▶ **CHALLENGE 1**
In the wave and tidal energy text, which two types of facilities have substantial energy costs that make them suitable for joint placement with wave and tidal systems?
▶ **CHALLENGE 2**
Carry on the wave and tidal energy text from its final sentence.

The Impact of the Top 3 Strategic Imperatives on Breakthrough Advancements in Wave and Tidal Renewable Energy Generation

Industry Convergence

Why

• The levelized cost of energy (LCOE) for wave and tidal power is significantly higher than for solar and wind power. Using a mix of direct-to-consumer technologies can lower costs and create supplementary revenue streams. This approach includes the co-location of aquaculture and desalination systems and processes that can use energy from wave and tidal systems.

Frost Perspective

• The substantial energy costs associated with desalination and aquaculture facilities present an excellent opportunity for the joint placement of wave and tidal systems alongside these emerging technologies. This synergy can address the twin issues of energy and water scarcity.
• Additional intersectoral prospect involves harnessing the combined forces of wave and wind energy through a hybrid system. Beyond lowering the LCOE, this partnership holds the potential to enhance the stability of offshore wind systems and reduce fluctuations in energy supply resulting from low wind speeds.

▶ **LISTING**
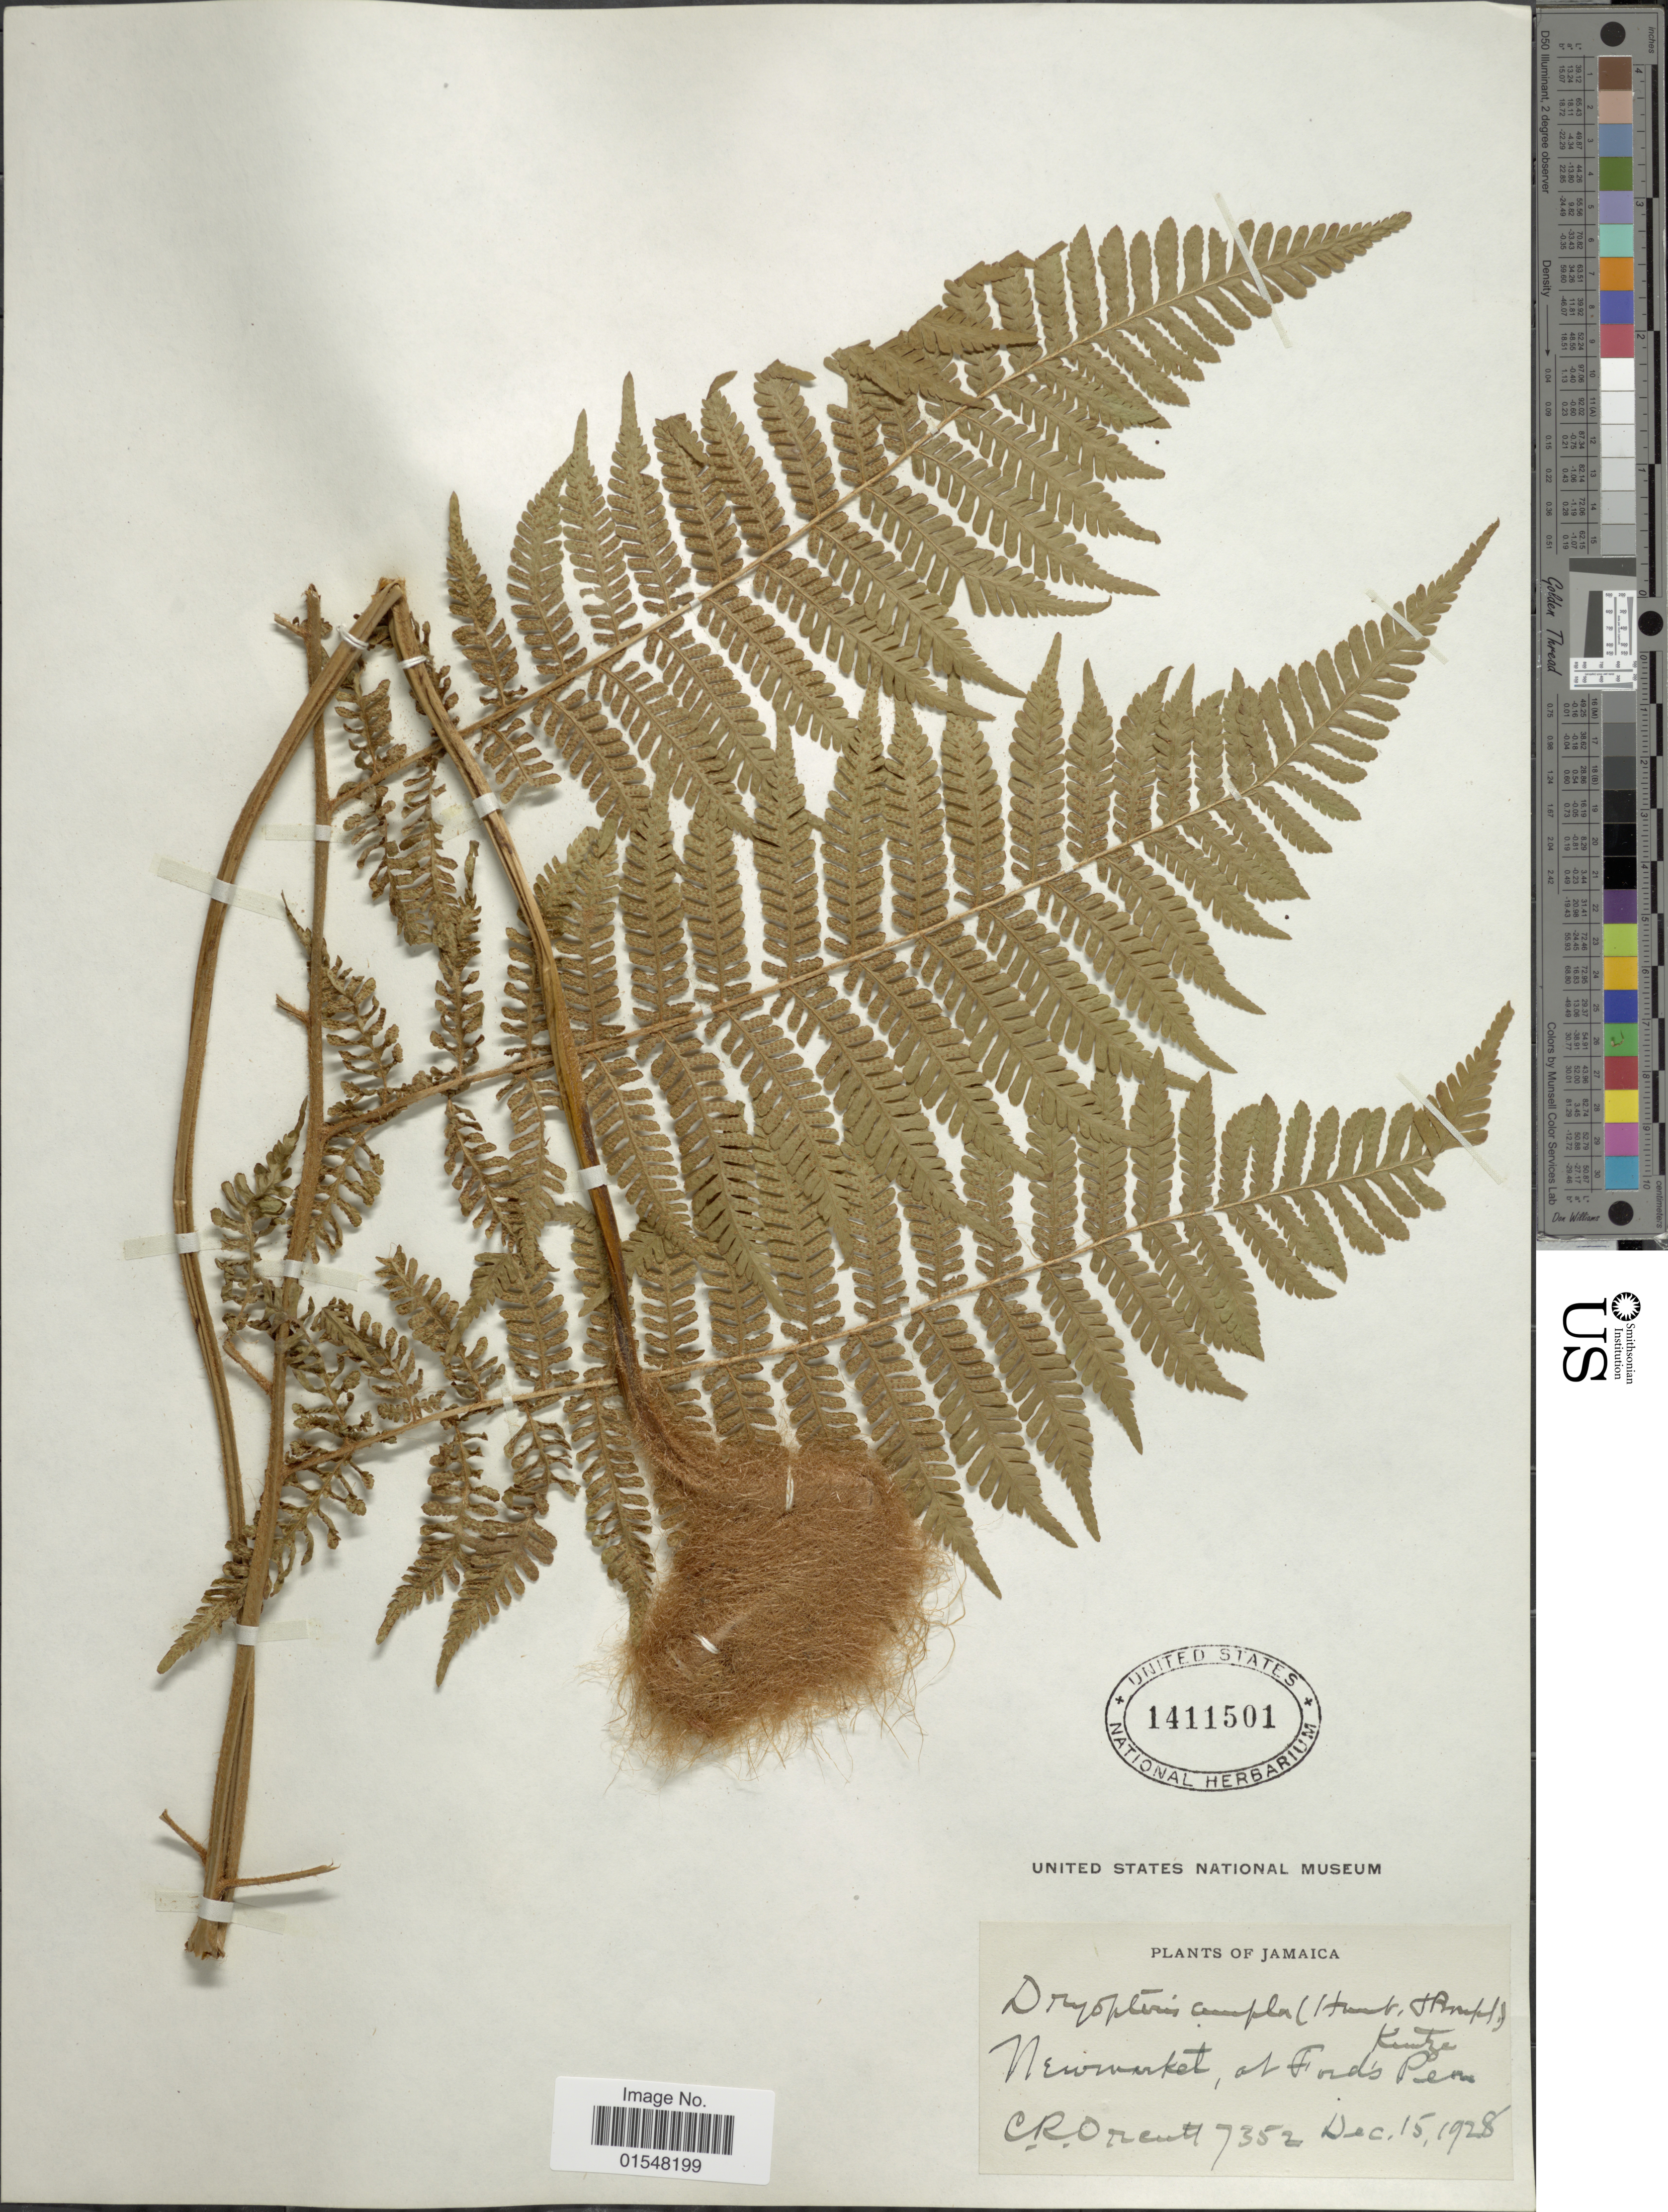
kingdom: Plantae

--

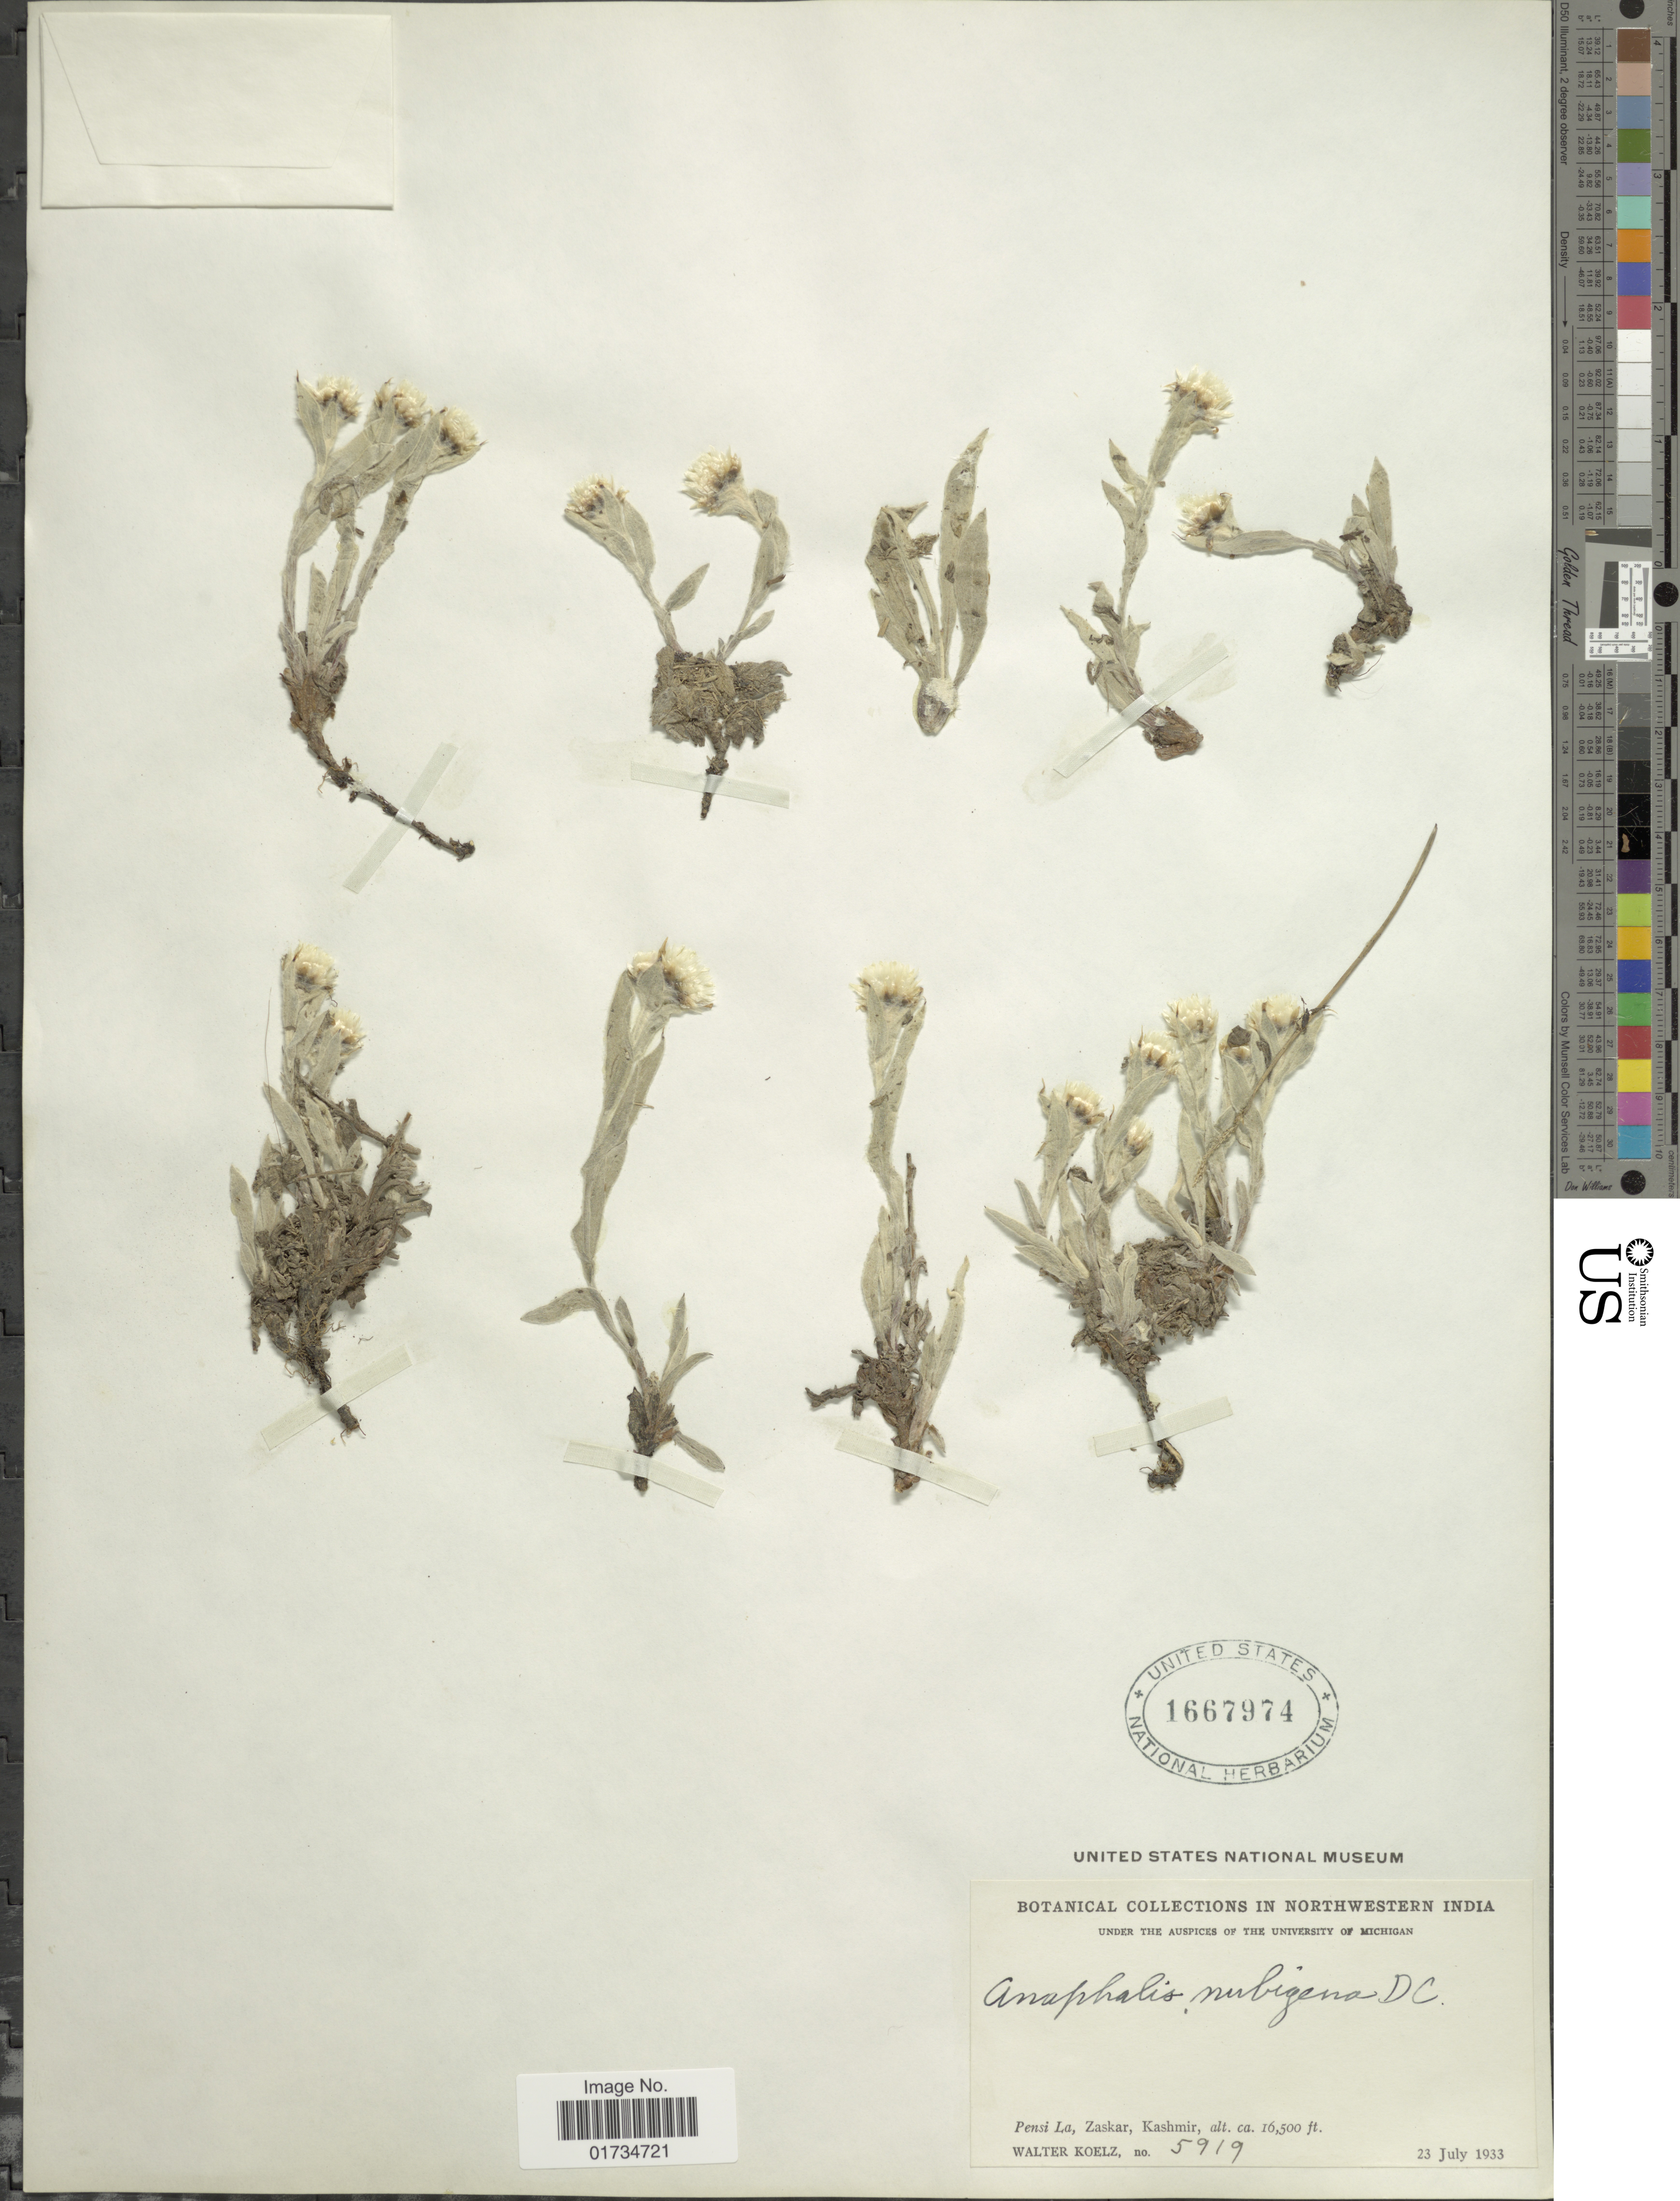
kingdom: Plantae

▶ **RESULT 1**
Desalination and aquaculture facilities.

▶ **RESULT 2**
Transformative Mega Trends

Why

• Wave and tidal movements, because of their predictable and consistent nature, are reliable for integration into energy grids, unlike solar and wind power, which are intermittent. Developing wave and tidal energy infrastructure promises economic revitalization by creating jobs, especially in coastal communities. This process will enhance local economies and foster energy independence.

Frost Perspective

• The seasonal variation of wave energy can supplement existing renewable energy sources, providing energy during reduced solar efficiency in winter. This renewable energy mix can offer energy security to coastal nations heavily dependent on fossil fuels.
• Solar and wind installations require sizeable areas to avoid shadowing and wake effects. However, companies can install wave and tidal units in close proximity. This proximity can allow them to penetrate islands with limited space, allowing them to harness substantial energy from the ocean.

Competitive Intensity

Why

• Start-ups and scale-ups with expertise in attracting investment drive the advancement of wave and tidal technologies, accelerating the technologies' journey to market readiness. Various wave and tidal energy systems will attain a technology readiness level (TRL) of 9 in the next few years because of the benefits of economies of scale.

Frost Perspective

• Through supportive policies and government investments, European start-ups and scale-ups led the wave and tidal energy system rollout. In 2023, Europe will finalize tidal power installations totaling 1.4 MW, in contrast to the 100 kilowatt (kW) expectations for global installations.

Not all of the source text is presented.